Methods. Beneficiaries from the Medicare Part B 20 percent sample with congestive heart failure, chronic obstructive pulmonary disease, diabetes, or hypertension were identified in 2005. The number of visits made and physicians seen over the course of the following year were used to calculate each patient’s continuity of care (COC) score and to assign each patient to the physician whom he or she predominantly visited. Documentation of recommended services and the occurrence of hospital utilization were determined from claims data, as were physician specialty and an estimate of the proportion of a physician’s assigned patients—or primary patients—relative to his or her Medicare caseload. Each patient was also matched via residential ZIP Code to a hospital referral region (HRR) characterized by its per-beneficiary total Medicare spending.

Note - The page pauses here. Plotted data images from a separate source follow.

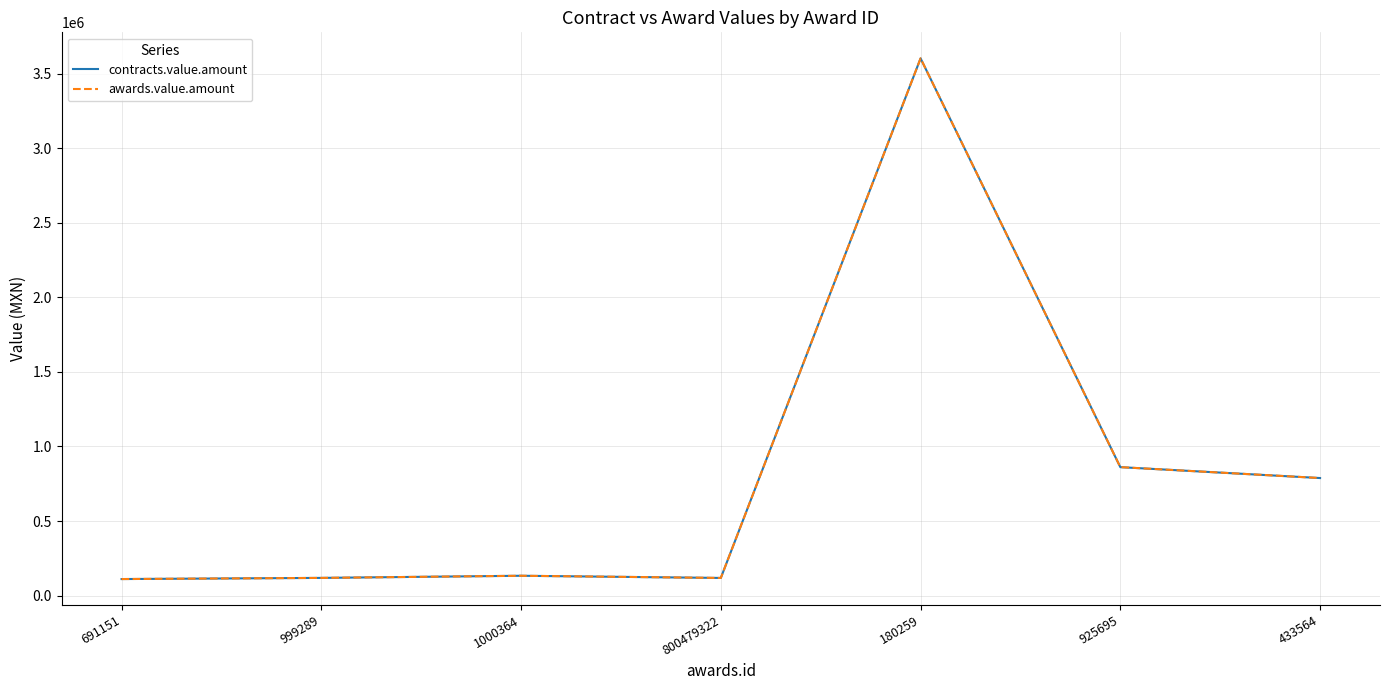

Is this an area chart (filled region under the line)?

No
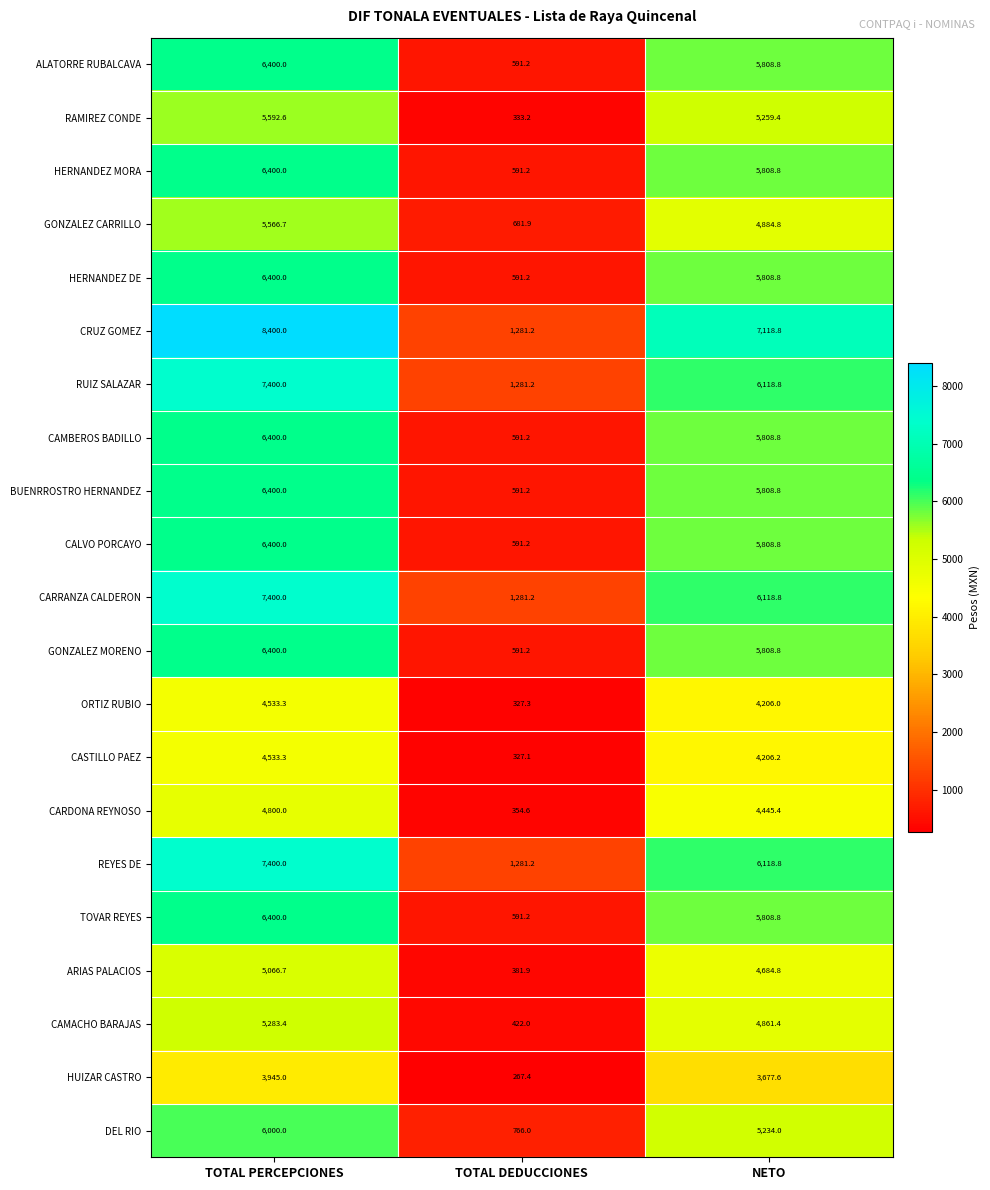

How many categories are shown in the chart?

3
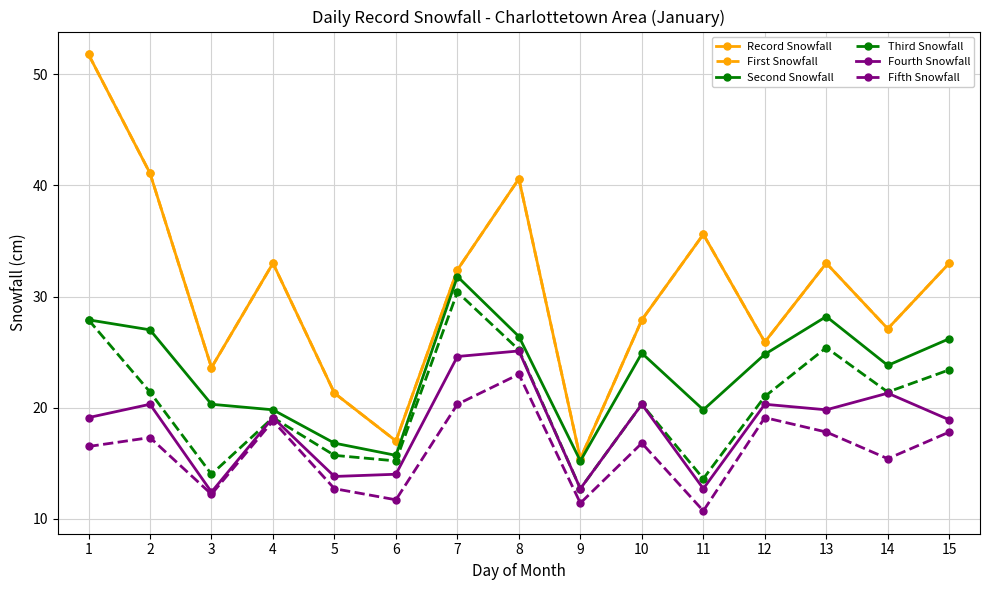

Does the chart have visible grid lines?

Yes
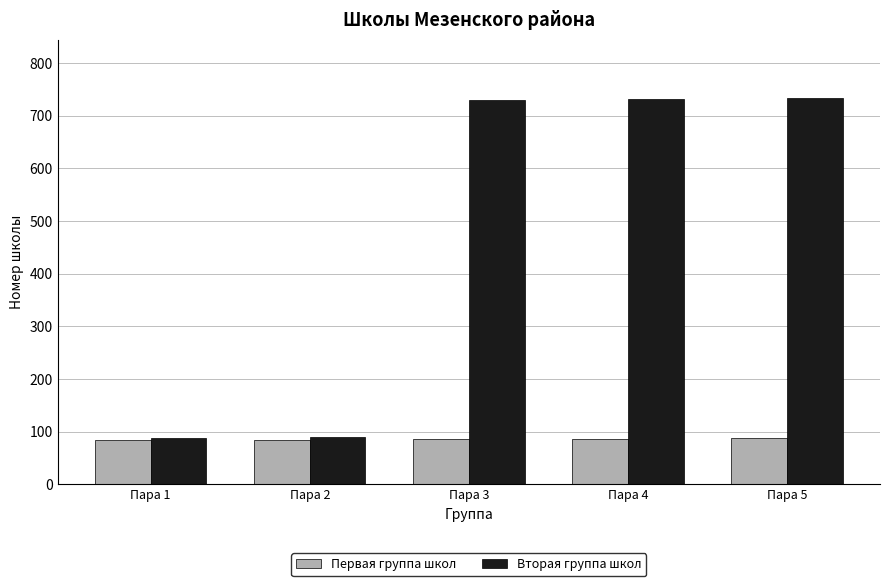

What is the minimum value for Вторая группа школ?

89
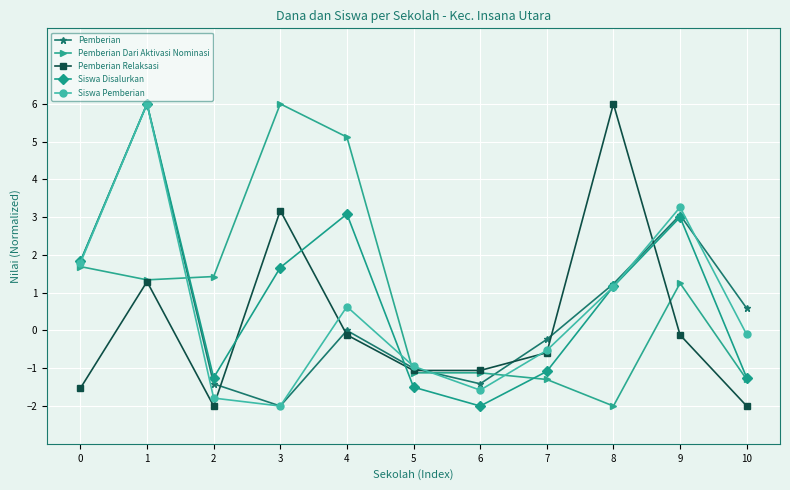

How many values in Pemberian Dari Aktivasi Nominasi are below zero?

5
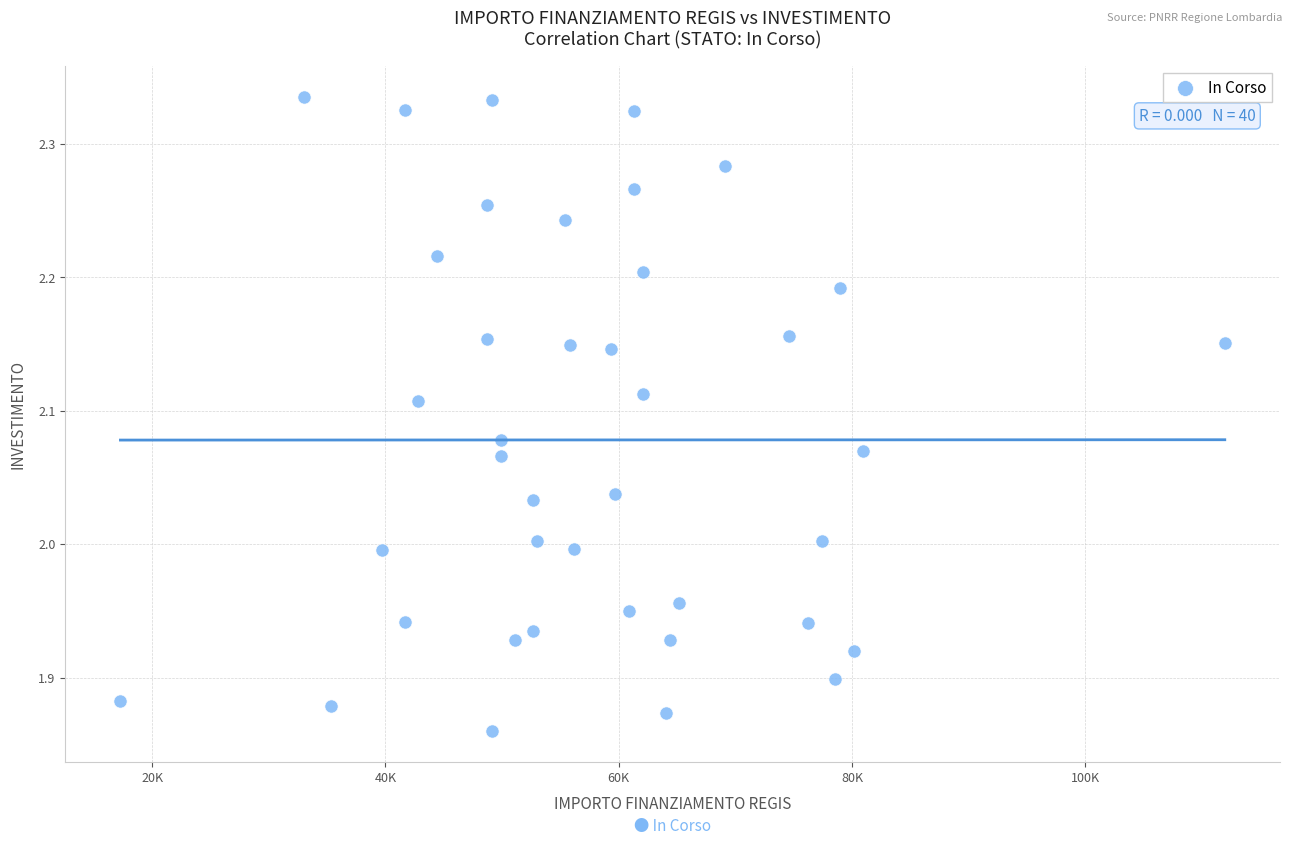

What is the range of X values (max minus min)?

94665.7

Results. Eligible patients with higher COC scores were, at best, no more likely to receive recommended services. Patients with higher COC scores were generally at lower risk of preventable hospitalization, readmission within 14 and 30 days of discharge from a preventable or other index hospitalization, and hospitalization within 14 days of discharge from a post-acute care facility and had a reduced rate of care transitions and emergency department visits after adjusting for patient characteristics as well as local hospital bed supply and regional managed care penetration. COC scores tended to be highest among patients assigned to primary care physicians (PCPs) who mostly saw primary patients. In tests for trend, higher HRR spending was negatively associated with the COC score after controlling for patient characteristics, although assignment to a PCP was associated with higher continuity across regions.
Conclusions. Higher continuity of care among the chronically ill elderly is not associated with the receipt of recommended services but does decrease the risk of hospital utilization. Chronically ill elders who predominantly visit PCPs who mostly see primary patients experience higher continuity, as do those who receive care in lower-spending regions.